STUDY TEXT »
----
Once the diagnosis of cardiopulmonary arrest is confirmed, then basic life support (BLS) and defibrillation can be carried out by the public, physicians, paramedical personnel, trained laypersons, and nurses. There is an increasing demand for specialized skills such as Advanced Life Support (ALS), post-resuscitation care, and long-term management of post cardiopulmonary arrest patients. The cardiopulmonary arrest could be reversed by two main interventions, i.e., early CPR and early Automated external defibrillation (AED). The first step involves recognition of the cardiopulmonary arrest and the BLS measures. If defibrillation is available for public use, then it should be activated and used if needed. Next, advanced life support (ALS) measures are used, involving IV/IO medication administration. If spontaneous circulation returns, then the case will undergo post-resuscitation care along with subsequent long-term management. The identification of a cardiopulmonary arrest victim includes ensuring that the patient is unresponsive, pulseless, and having abnormal breathing. Once the patient is identified, immediate CPR and activation of the Emergency Medical Services (EMS) should be done promptly. Nowadays, public access to defibrillation has been adding another layer of response.

Initial Evaluation and BLS

Confirming cardiopulmonary arrest need careful examination of the patient's level of consciousness, skin color, breathing movement, and arterial pulse either in the carotid or femoral artery. Just after confirming the arrest, the immediate responsibility of the rescuer is to call Emergency Medical Services and start CPR.

It is essential to diagnose the signs of aspirations of a foreign body in the respiratory tract, which includes severe stridor, dyspnea, suprasternal and intercostal retractions. It is recommended to do the Heimlich maneuver if we are suspecting aspiration.

Maintaining a patent airway is necessary for successful cardiopulmonary resuscitation. Maneuvers like chin lift, head tilt, and jaw thrust can be used to keep the airway patent. Any visible foreign bodies like displaced dentures should be removed from the oropharynx. Ventilatory aids like oropharyngeal airway (OPA) and the nasopharyngeal airway (NPA) may be used if the rescuer is experiencing difficulty in ventilating the patient.[9][10]

The AHA guideline suggested certain recommendation for doing high-quality CPR:[11] 

  1. Compression should start within 10 seconds of diagnosing cardiopulmonary arrest.
  2. Two breaths to be given after 30 compressions. Excessive ventilation should be avoided.
  3. Every effort should be made to reduce the interruption while changing the rescuer or while checking the rhythm.
  4. The rate of compression should be between 100 to 120 per minute
  5. The depth of compression should be between 2 to 2.4 inches for adults.
  6. Adequate time should be given for chest recoil

Automated External Defibrillation

The AEDs are easily handled via nonconventional responders, for instance: ambulance drivers, police officers, firefighters, security guards, and laypersons. Recent studies have suggested that AED use via nonconventional responders could improve the survival rates of cardiopulmonary arrest as the arrival of the ALS team takes time, and early defibrillation by non-conventional responders will not only reduce the time for defibrillation but will also improve patient outcome.
----
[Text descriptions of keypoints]
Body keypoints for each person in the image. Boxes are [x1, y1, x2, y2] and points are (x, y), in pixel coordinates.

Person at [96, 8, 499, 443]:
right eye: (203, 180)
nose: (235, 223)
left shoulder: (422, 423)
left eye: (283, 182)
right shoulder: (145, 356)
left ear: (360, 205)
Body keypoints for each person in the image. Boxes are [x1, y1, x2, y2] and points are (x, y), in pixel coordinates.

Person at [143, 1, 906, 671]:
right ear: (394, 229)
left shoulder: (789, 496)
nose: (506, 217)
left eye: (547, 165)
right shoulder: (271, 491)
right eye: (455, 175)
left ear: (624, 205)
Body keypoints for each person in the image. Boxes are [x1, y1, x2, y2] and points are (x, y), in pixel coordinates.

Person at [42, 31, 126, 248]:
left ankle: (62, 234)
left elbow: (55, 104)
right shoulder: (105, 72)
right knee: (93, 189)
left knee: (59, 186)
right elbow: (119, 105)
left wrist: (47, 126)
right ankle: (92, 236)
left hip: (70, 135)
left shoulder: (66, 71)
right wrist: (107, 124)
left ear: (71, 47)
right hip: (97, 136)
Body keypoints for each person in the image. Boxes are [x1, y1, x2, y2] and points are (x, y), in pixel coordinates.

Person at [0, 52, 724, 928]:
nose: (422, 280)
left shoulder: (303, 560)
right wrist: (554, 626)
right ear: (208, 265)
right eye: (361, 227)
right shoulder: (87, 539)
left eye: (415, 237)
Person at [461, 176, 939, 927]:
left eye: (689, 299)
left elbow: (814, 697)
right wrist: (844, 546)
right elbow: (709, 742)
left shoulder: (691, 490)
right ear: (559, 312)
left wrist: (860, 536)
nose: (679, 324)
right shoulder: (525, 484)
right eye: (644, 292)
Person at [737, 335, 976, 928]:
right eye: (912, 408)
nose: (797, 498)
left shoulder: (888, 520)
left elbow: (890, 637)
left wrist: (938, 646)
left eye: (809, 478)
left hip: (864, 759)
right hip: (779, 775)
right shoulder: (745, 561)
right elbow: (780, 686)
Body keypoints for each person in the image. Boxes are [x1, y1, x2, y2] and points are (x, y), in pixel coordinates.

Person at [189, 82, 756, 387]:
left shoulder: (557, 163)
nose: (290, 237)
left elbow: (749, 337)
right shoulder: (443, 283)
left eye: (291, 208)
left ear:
----
WHAT TO DO »
Continue the cardiopulmonary resuscitation text above, picking up right after its final sentence.

WRITTEN ANSWER »
Advanced Cardiac Life Support

Providers can use basic life support along with advanced airway aid and medication like epinephrine and amiodarone for CPR. The advanced airway may include supraglottic airway devices and endotracheal tubes. ACLS team has the further advantage of cardiac rhythm interpretation and using defibrillation when indicated.

ADVANCED CARDIAC LIFE SUPPORT (ACLS) is designed to deliver adequate ventilation, stabilize the blood pressure along with the cardiac output, control cardiac arrhythmias, and restore organ perfusion. Maneuvers needed to accomplish these goals include-

  1.  Defibrillation and pacing.
  2.  Endotracheal tube intubation and mechanical ventilation
  3.  Intravenous line insertion.

The rapidity by which defibrillation is performed is an essential element for improving patient outcomes. The AHA guideline suggested certain recommendation for defibrillation-

  1. Cardiopulmonary resuscitation should be carried out whilst the AED is being charged
  2. Immediate early defibrillation should be given preference over intubation and intravenous line insertion
  3. A defibrillator with a biphasic waveform is preferred over monophasic.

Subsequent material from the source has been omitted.